— Кто оперировал раненых? Кто их готовил к отправке?
— Наш профессор.
— Какой профессор?
— Профессор Старкевич.
— Профессор? У вас? Это работа профессора?
«Не может быть! Коваленко что-то путает», — думаю я.
Раненые волнуются, спрашивают меня:
— А где аэродром?
— Какой аэродром?
— Нас должны отправить самолетами в Москву.
— Кто вам сказал?
— Профессор.
Опять профессор!
Спрашиваю у Коваленко:
— Старкевич в самом деле говорил, что отправляет их в Москву?
— Да, люди волновались. Он хотел их успокоить.
Что за чушь, что за бред! Зачем было обманывать раненых? Но как бы там ни было, их надо сейчас же заново обрабатывать. Они в таком состоянии, будто только что поступили с поля боя.
Топим баню, греем как можно больше воды. Каждого раненого сестры моют на специальном столе. Снимаем грязные бинты, накладываем свои повязки, спешно делаем шины, готовим чай, топим землянки, на чистые постели кладем раненых, кормим их, впрыскиваем морфий, пантопон.
Некоторые упорно не хотят покидать возов:
— Нас направили на аэродром, в Москву, и мы не будем оставаться здесь!
Но когда после бани попадают на мягкие постели, в тепло, самые неугомонные затихают и мгновенно засыпают.
Всю ночь и все утро идет приемка и первичная обработка раненых. Свентицкого нет — он в одном из отрядов. Кривцов, сам еще не оправившийся после ранений, под утро изнемогает, и я заставляю его лечь спать.
Днем всех раненых пропускаем через операционную. Большая часть людей в тяжелом состоянии. Такое впечатление, будто за двенадцать суток, прошедших со дня боя, раны ни разу не обрабатывались. Вынимаю пулю из голеностопного сустава, делаю редрессации бедра, разрезы гнойных затеков, удаляю осколки металла и костей.
Во время одной из операций приходит Коваленко.
— Я уезжаю обратно. Что передать профессору?
— Передайте, что я очень прошу его пожаловать по чрезвычайно важному делу. Скажите ему, что без его консультации я обойтись здесь не могу.
На следующий день появляется профессор. Небритый, заросший черными, жесткими волосами, с оттопыренной нижней губой, со следами былого щегольства в одежде. В выражении его лица, в каждом движении сквозит: «Ну, что там у вас еще? Ох, и надоели вы мне все!..»
— Профессор Старкевич.
— Доктор Гнедаш.
— Очень приятно. Вы хотели со мной… э… консультироваться?

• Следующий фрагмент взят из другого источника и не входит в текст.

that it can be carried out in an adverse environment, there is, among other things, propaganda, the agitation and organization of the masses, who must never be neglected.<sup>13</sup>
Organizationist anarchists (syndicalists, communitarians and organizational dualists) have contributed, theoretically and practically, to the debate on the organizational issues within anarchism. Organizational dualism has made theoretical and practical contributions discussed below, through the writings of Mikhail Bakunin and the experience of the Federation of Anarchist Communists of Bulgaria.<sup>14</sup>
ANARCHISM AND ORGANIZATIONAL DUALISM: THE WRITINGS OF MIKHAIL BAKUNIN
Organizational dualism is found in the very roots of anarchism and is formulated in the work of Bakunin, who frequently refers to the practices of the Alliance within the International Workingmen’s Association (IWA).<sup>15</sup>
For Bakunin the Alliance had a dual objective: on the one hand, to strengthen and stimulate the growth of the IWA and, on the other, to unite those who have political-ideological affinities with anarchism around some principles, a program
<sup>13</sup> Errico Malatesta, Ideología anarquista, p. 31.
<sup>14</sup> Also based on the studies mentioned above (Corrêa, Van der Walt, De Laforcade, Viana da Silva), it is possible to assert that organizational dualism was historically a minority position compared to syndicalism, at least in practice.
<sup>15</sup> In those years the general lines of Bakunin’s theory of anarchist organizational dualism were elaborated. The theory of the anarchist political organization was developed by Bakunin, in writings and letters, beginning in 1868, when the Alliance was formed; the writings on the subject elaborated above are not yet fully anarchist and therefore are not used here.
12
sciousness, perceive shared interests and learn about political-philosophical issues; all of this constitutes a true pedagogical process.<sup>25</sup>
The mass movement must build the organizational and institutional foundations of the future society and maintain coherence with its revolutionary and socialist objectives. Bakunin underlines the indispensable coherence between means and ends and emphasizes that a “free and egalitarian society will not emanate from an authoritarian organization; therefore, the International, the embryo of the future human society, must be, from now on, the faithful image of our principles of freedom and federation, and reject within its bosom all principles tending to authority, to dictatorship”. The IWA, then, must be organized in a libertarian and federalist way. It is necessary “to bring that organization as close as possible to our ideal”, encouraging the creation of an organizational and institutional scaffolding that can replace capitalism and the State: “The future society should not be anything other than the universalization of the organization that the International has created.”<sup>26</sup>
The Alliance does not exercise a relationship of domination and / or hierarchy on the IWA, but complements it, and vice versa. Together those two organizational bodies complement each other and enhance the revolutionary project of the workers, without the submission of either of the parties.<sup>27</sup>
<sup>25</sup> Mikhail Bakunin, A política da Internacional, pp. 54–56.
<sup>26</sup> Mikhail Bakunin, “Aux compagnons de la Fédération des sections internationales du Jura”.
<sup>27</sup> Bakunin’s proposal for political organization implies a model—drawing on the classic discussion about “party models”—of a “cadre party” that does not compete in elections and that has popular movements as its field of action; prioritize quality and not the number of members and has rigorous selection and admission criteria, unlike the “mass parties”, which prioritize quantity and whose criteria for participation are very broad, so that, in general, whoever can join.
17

— Да, я хотел вам задать несколько вопросов.
— Як вашим услугам.
Против своей воли чувствую смущение. Профессор! С юности я привык глубоко уважать это звание. Профессора Киевского медицинского института, где я учился, даже из такого сухого предмета, как остеология, делали поэму. Мы слушали их лекции затаив дыхание.
— Мне кажется, мы где-то встречались? — в замешательстве говорю я.
— М… вполне возможно. Вы где учились? Где практиковали?
— Учился в Киеве. Работал в Прилуках, в Шостке.
— Нн-не бывал. Я учился в Вене, практиковал во Львове, в Варшаве.
Ага, еще один представитель «культурного Запада».
«Я знаю, что вы дураки и применения мне никакого не найдете в этом диком лесу, но спрашивайте, раз уж я очутился с вами!..» — говорит его брезгливо-величественная манера держать себя, его профиль утомленного поклонением вельможи от науки.
Вместе с Федоровым и Дружининым направляемся к раненым.
— Скажите, пожалуйста, почему у вас в таком плохом состоянии были раненые? — спрашиваю я профессора.
— Видите ли, э-э-э… у нас два врача, и они оба больны.
— Кто же обрабатывал и отправлял раненых?
— В основном я. Но в тех примитивных условиях, в каких мы находимся здесь…
Он говорит это внешне спокойно, однако я чувствую, как он ощетинился. Обходим раненых, привезенных вчера. Один из них говорит профессору:
— Вот пулю из меня вынули вчера.
— А у меня осколок был в бедре.
— Конечно, в обработке могли быть м… м… м… от дельные дефекты. При той спешке… Когда одновременно поступает сто человек, — мямлит профессор и смотрит в сторону.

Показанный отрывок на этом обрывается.